Portugal's domestic intelligence agency, the Serviço de Informações de Segurança, has publicly warned that a state-sponsored cyber-espionage campaign is actively targeting the messaging accounts of government officials, diplomats, and military personnel across the country. No Portuguese minister has fallen victim so far, but the scale and sophistication of the operation have prompted an urgent advisory.

The attackers are not exploiting flaws in WhatsApp or Signal encryption — both platforms remain technically secure. Instead, the campaign relies on social engineering: fake technical support contacts, QR code scams known as "quishing," and identity theft designed to trick targets into voluntarily surrendering their login credentials and two-factor authentication codes. Once inside an account, operatives can read private conversations, download shared files, add unauthorized devices, and launch secondary phishing campaigns using the victim's contact list.

Who Is Behind It

The SIS did not publicly name the foreign government sponsoring the operation, but Dutch intelligence services have attributed similar attacks to Russian operatives, and Portuguese media outlet Expresso has reported the same. Security analysts note that Russia, along with Iran and North Korea, regularly appears in global threat reports as a state that funds and directs cyber-espionage campaigns against Western targets.

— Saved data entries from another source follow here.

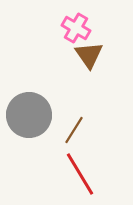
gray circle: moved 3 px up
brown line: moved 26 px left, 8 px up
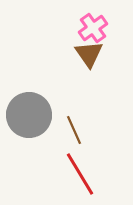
pink cross: moved 17 px right; rotated 24 degrees clockwise
brown triangle: moved 1 px up
brown line: rotated 56 degrees counterclockwise
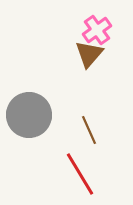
pink cross: moved 4 px right, 2 px down
brown triangle: rotated 16 degrees clockwise
brown line: moved 15 px right
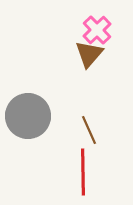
pink cross: rotated 8 degrees counterclockwise
gray circle: moved 1 px left, 1 px down
red line: moved 3 px right, 2 px up; rotated 30 degrees clockwise
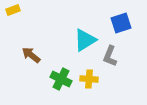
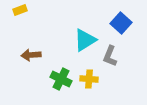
yellow rectangle: moved 7 px right
blue square: rotated 30 degrees counterclockwise
brown arrow: rotated 42 degrees counterclockwise
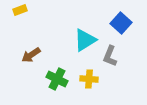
brown arrow: rotated 30 degrees counterclockwise
green cross: moved 4 px left
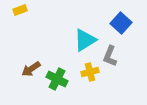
brown arrow: moved 14 px down
yellow cross: moved 1 px right, 7 px up; rotated 18 degrees counterclockwise
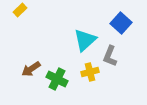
yellow rectangle: rotated 24 degrees counterclockwise
cyan triangle: rotated 10 degrees counterclockwise
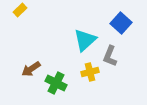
green cross: moved 1 px left, 4 px down
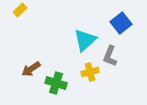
blue square: rotated 10 degrees clockwise
green cross: rotated 10 degrees counterclockwise
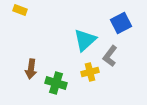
yellow rectangle: rotated 64 degrees clockwise
blue square: rotated 10 degrees clockwise
gray L-shape: rotated 15 degrees clockwise
brown arrow: rotated 48 degrees counterclockwise
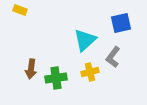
blue square: rotated 15 degrees clockwise
gray L-shape: moved 3 px right, 1 px down
green cross: moved 5 px up; rotated 25 degrees counterclockwise
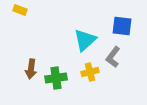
blue square: moved 1 px right, 3 px down; rotated 20 degrees clockwise
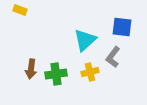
blue square: moved 1 px down
green cross: moved 4 px up
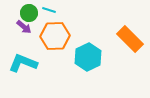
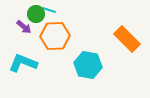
green circle: moved 7 px right, 1 px down
orange rectangle: moved 3 px left
cyan hexagon: moved 8 px down; rotated 24 degrees counterclockwise
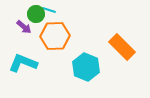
orange rectangle: moved 5 px left, 8 px down
cyan hexagon: moved 2 px left, 2 px down; rotated 12 degrees clockwise
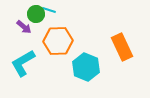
orange hexagon: moved 3 px right, 5 px down
orange rectangle: rotated 20 degrees clockwise
cyan L-shape: rotated 52 degrees counterclockwise
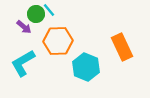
cyan line: rotated 32 degrees clockwise
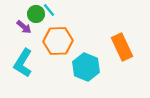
cyan L-shape: rotated 28 degrees counterclockwise
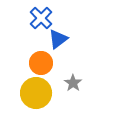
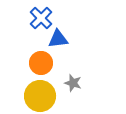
blue triangle: rotated 30 degrees clockwise
gray star: rotated 18 degrees counterclockwise
yellow circle: moved 4 px right, 3 px down
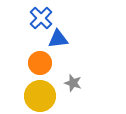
orange circle: moved 1 px left
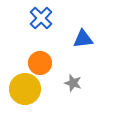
blue triangle: moved 25 px right
yellow circle: moved 15 px left, 7 px up
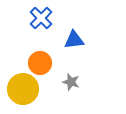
blue triangle: moved 9 px left, 1 px down
gray star: moved 2 px left, 1 px up
yellow circle: moved 2 px left
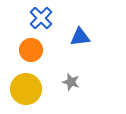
blue triangle: moved 6 px right, 3 px up
orange circle: moved 9 px left, 13 px up
yellow circle: moved 3 px right
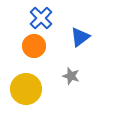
blue triangle: rotated 30 degrees counterclockwise
orange circle: moved 3 px right, 4 px up
gray star: moved 6 px up
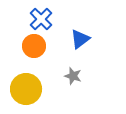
blue cross: moved 1 px down
blue triangle: moved 2 px down
gray star: moved 2 px right
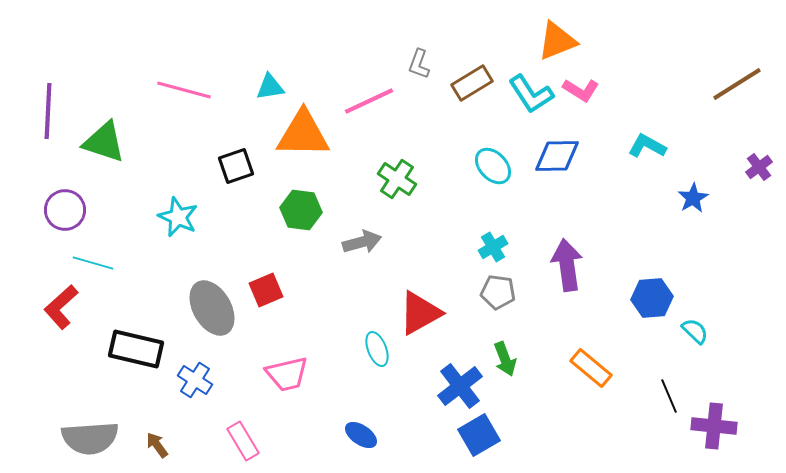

Minister of the Presidency António Leitão Amaro addressed reporters following a cabinet meeting, confirming that the coalition executive adheres to security best practices. He made a pointed reference to past lapses, noting that "government deliberations are not conducted through WhatsApp — those days are gone." The remark was widely interpreted as a dig at the previous administration, when a minister authorized an official decision regarding the national airline TAP via instant messaging.

The AI Factor

What makes this campaign particularly concerning is the integration of artificial intelligence tools. AI-powered systems allow attackers to assume convincing identities, mimic linguistic patterns, and craft personalized messages that appear authentic. A phishing email that might once have been caught by a clumsy translation or generic greeting can now be tailored to the target's communication style and professional context.

For anyone living in Portugal who uses messaging apps for sensitive communications — and that increasingly includes not just officials but journalists, lawyers, business executives, and civil society figures — the practical advice from cybersecurity experts is clear. Never share verification codes with anyone, regardless of how legitimate the request appears. Enable two-step verification on all messaging platforms. Be skeptical of unsolicited contact requests, especially those that reference professional credentials or claim to be from technical support. And review linked devices in your messaging app settings regularly — unauthorized devices are a telltale sign of compromise.

The threat extends beyond government circles. As remote work and digital communication become the norm across Portugal's professional landscape, the same techniques used against diplomats can easily be adapted to target business owners, academics, and anyone whose contacts or communications have value to a foreign intelligence service.